▶ Exercise prompt: Pick out each line with the word "left" from the material that follows.

━━ Extracted data ━━

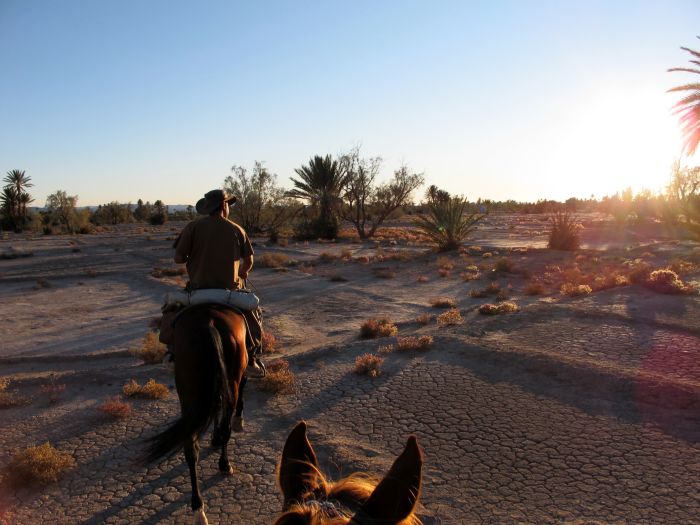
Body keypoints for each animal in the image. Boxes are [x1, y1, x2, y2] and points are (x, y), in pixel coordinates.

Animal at [145, 302, 249, 524]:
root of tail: (209, 323)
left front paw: (215, 437)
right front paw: (235, 423)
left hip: (188, 390)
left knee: (190, 445)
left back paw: (198, 507)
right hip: (230, 378)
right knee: (224, 425)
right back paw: (224, 465)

━━━

▶ Exercise solution:
left front paw: (215, 437)
left hip: (188, 390)
left knee: (190, 445)
left back paw: (198, 507)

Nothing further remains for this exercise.